TO DO: Give back the full listing, character for character, with no pictures.

DATA SECTION:
+++++
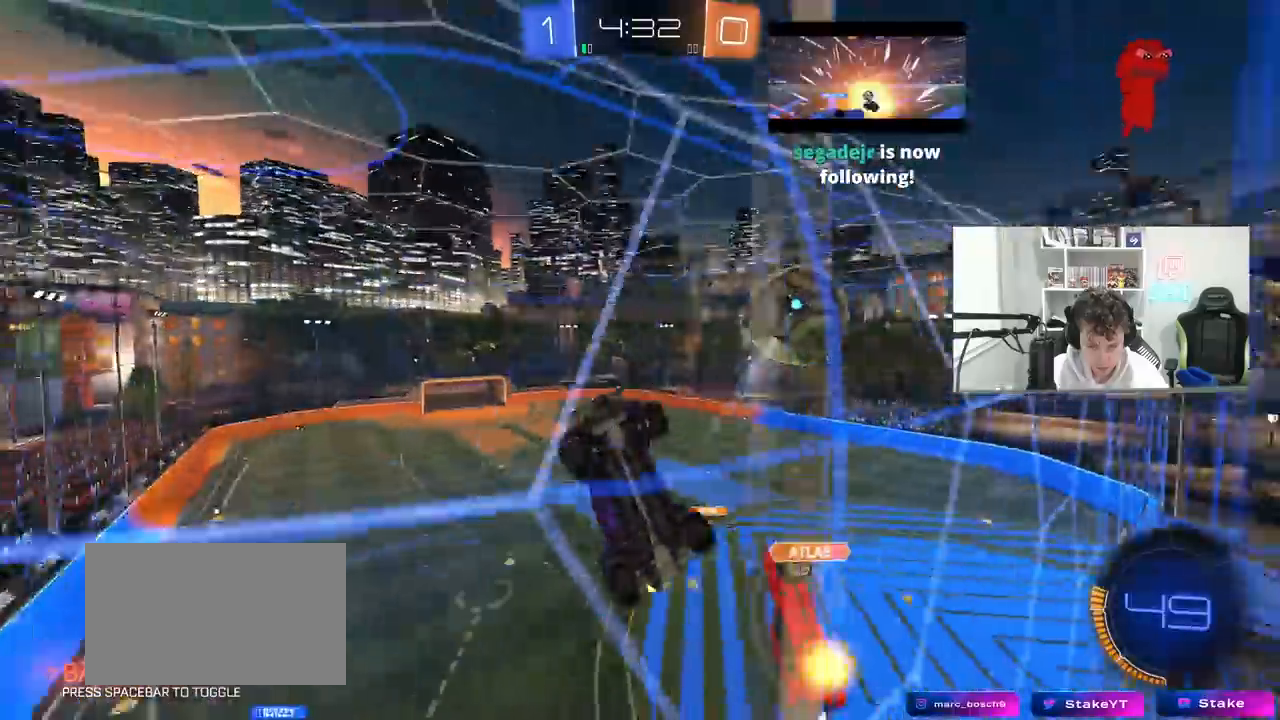
{"keys": ["a", "w"], "mouse": ["left"], "mouse_move": "still", "events": [[483, "mouse_left", "down"]]}
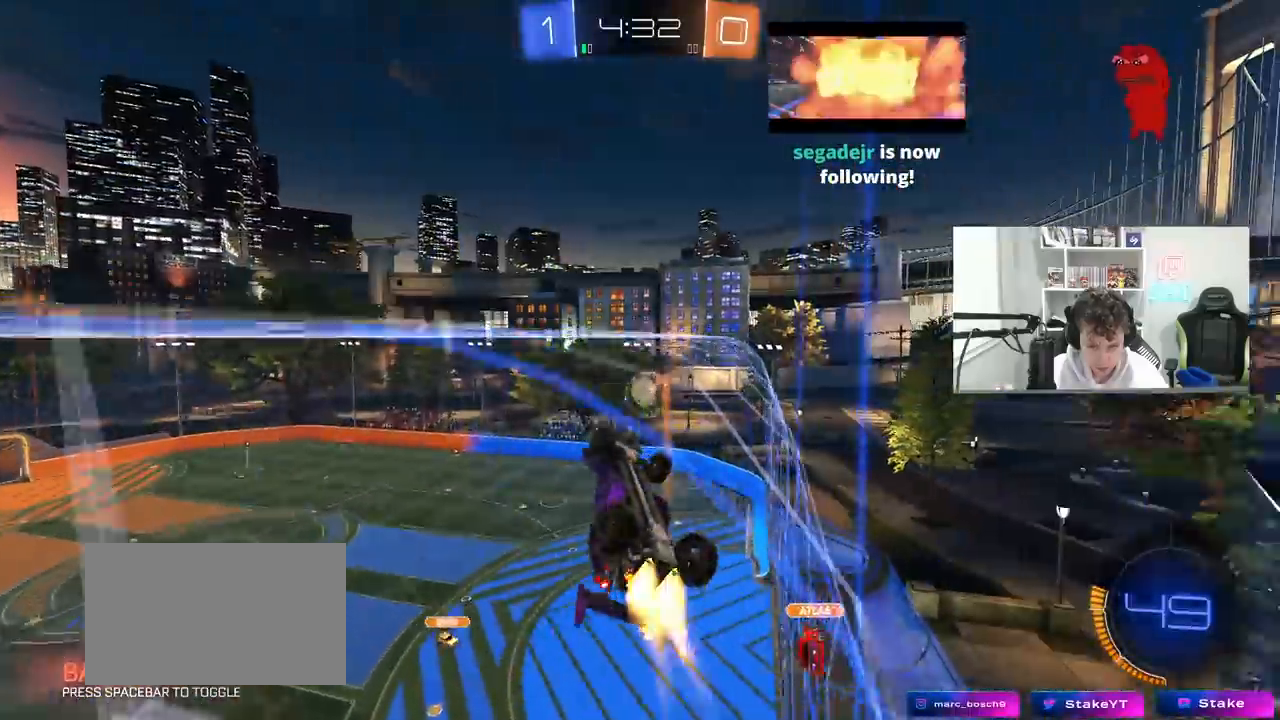
{"keys": ["w"], "mouse": [], "mouse_move": "still", "events": [[400, "a", "up"], [400, "mouse_left", "up"]]}
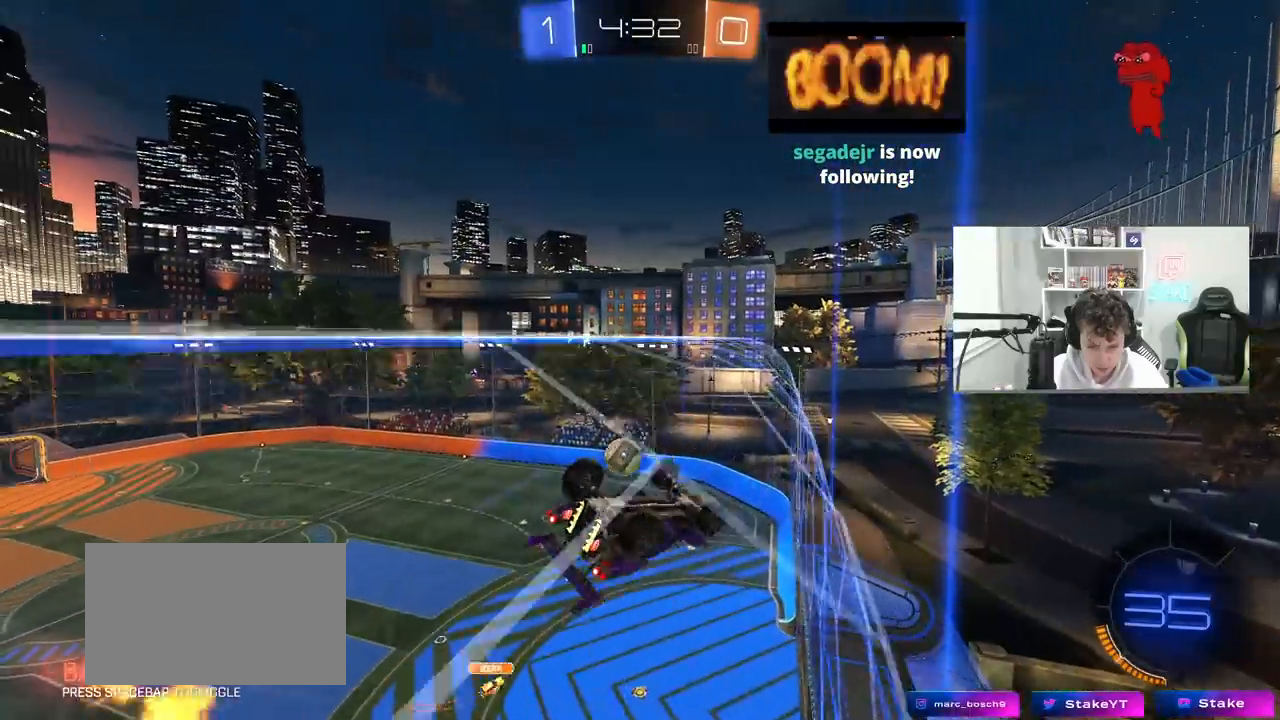
{"keys": ["w"], "mouse": [], "mouse_move": "still", "events": []}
+++++
OUTPUT BELOW:
{"keys": ["a", "w"], "mouse": ["left"], "mouse_move": "still", "events": [[483, "mouse_left", "down"]]}
{"keys": ["w"], "mouse": [], "mouse_move": "still", "events": [[400, "a", "up"], [400, "mouse_left", "up"]]}
{"keys": ["w"], "mouse": [], "mouse_move": "still", "events": []}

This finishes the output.